Binding of arrestin to phosphorylated G protein-coupled receptors (GPCRs) is crucial for modulating signaling. Once internalized, some GPCRs remain complexed with β-arrestins, while others interact only transiently; this difference affects GPCR signaling and recycling. Cell-based and in vitro biophysical assays reveal the role of membrane phosphoinositides (PIPs) in β-arrestin recruitment and GPCR-β-arrestin complex dynamics. We find that GPCRs broadly stratify into two groups, one that requires PIP binding for β-arrestin recruitment and one that does not. Plasma membrane PIPs potentiate an active conformation of β-arrestin and stabilize GPCR-β-arrestin complexes by promoting a fully engaged state of the complex. As allosteric modulators of GPCR-β-arrestin complex dynamics, membrane PIPs allow for additional conformational diversity beyond that imposed by GPCR phosphorylation alone. For GPCRs that require membrane PIP binding for β-arrestin recruitment, this provides a mechanism for β-arrestin release upon translocation of the GPCR to endosomes, allowing for its rapid recycling.

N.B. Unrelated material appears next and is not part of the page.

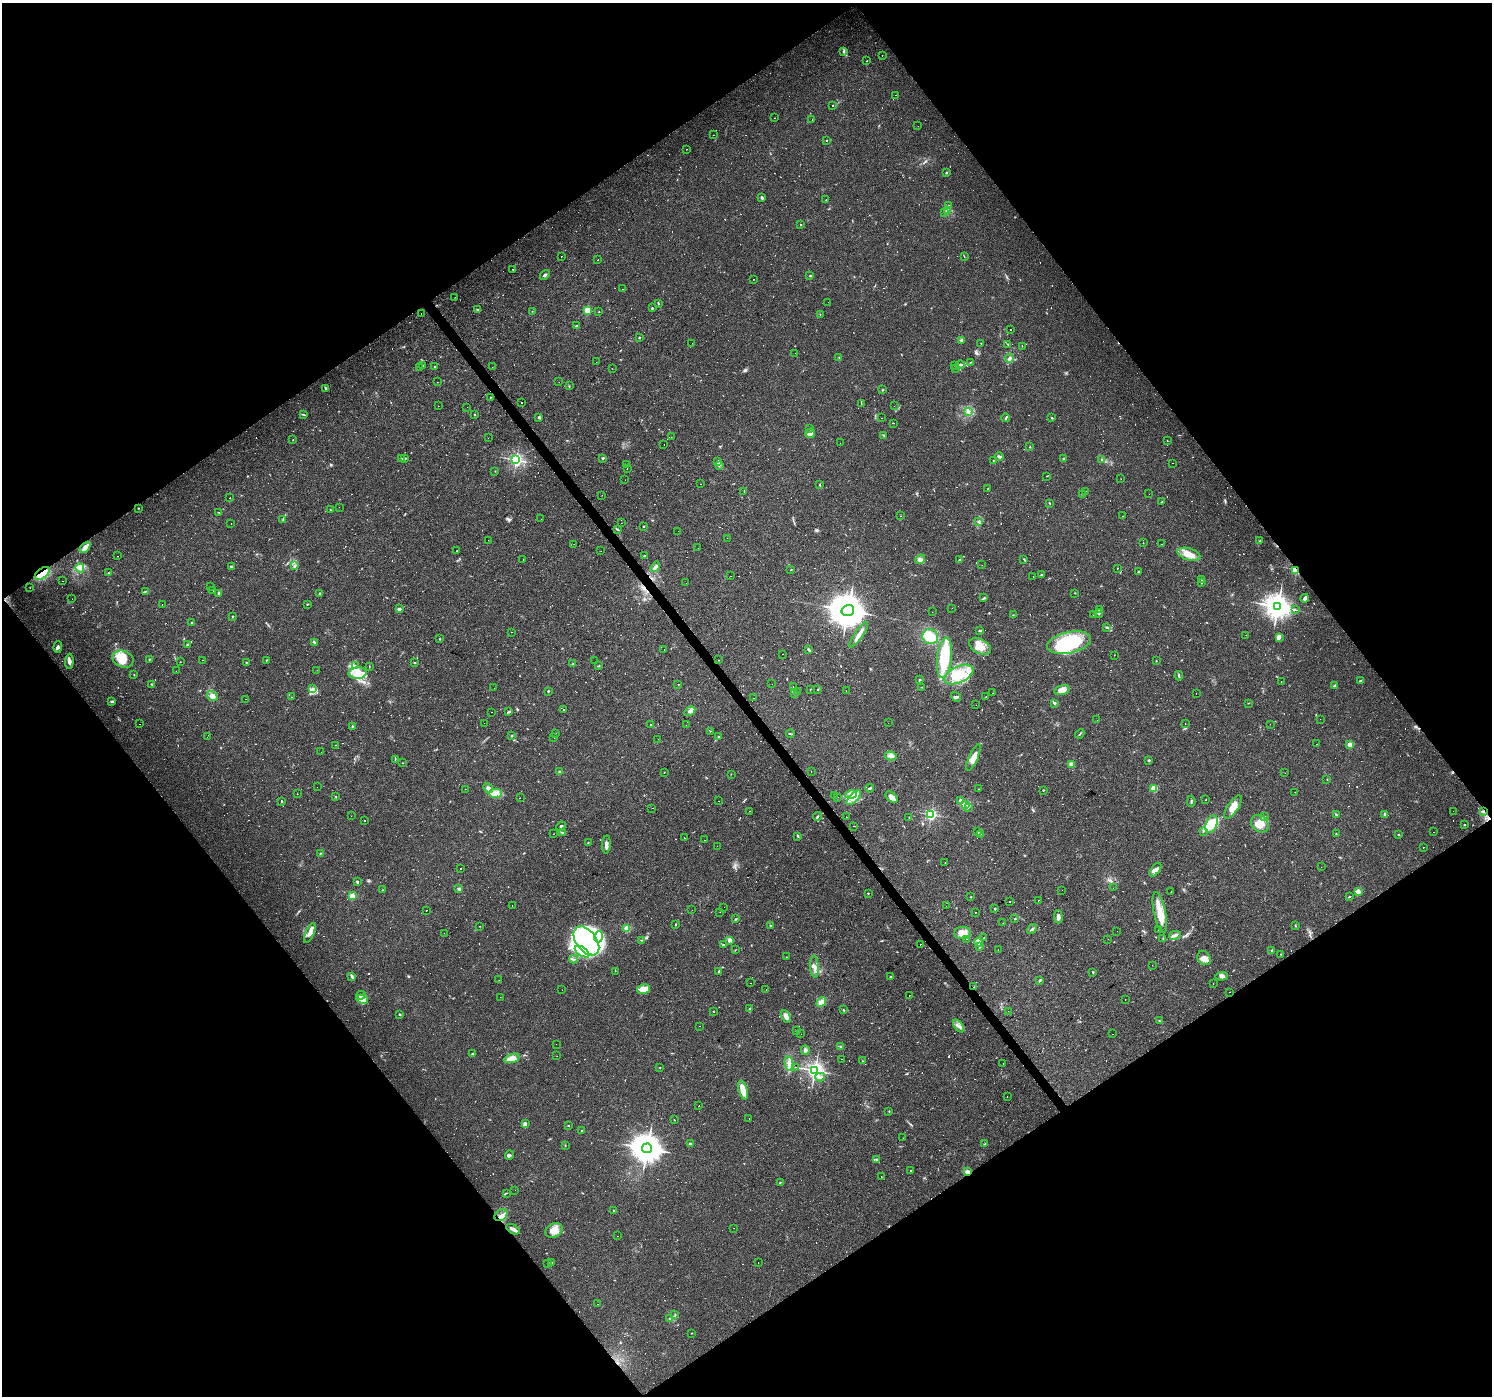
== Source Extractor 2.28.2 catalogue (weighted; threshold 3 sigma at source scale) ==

视紫红质抑制蛋白与磷酸化 G 蛋白偶联受体 (GPCR) 的结合对于调节信号传导至关重要。一旦内化，一些 GPCR 仍与 β-arrestins 复合，而其他 GPCR 仅短暂相互作用；这种差异会影响 GPCR 信号传导和回收。基于细胞和体外生物物理测定揭示了膜磷酸肌醇 (PIP) 在 β-抑制蛋白募集和 GPCR-β-抑制蛋白复合物动力学中的作用。我们发现 GPCR 大致分为两类，一组需要 PIP 结合来招募 β-arrestin，另一组则不需要。质膜 PIP 增强 β-arrestin 的活性构象，并通过促进复合物的完全接合状态来稳定 GPCR-β-arrestin 复合物。作为 GPCR-β-arrestin 复合物动力学的变构调节剂，膜 PIP 可以实现除 GPCR 磷酸化单独施加的构象多样性之外的额外构象多样性。对于需要膜 PIP 结合来募集 β-抑制蛋白的 GPCR，这提供了一种在 GPCR 易位至内体时释放 β-抑制蛋白的机制，从而使其能够快速回收。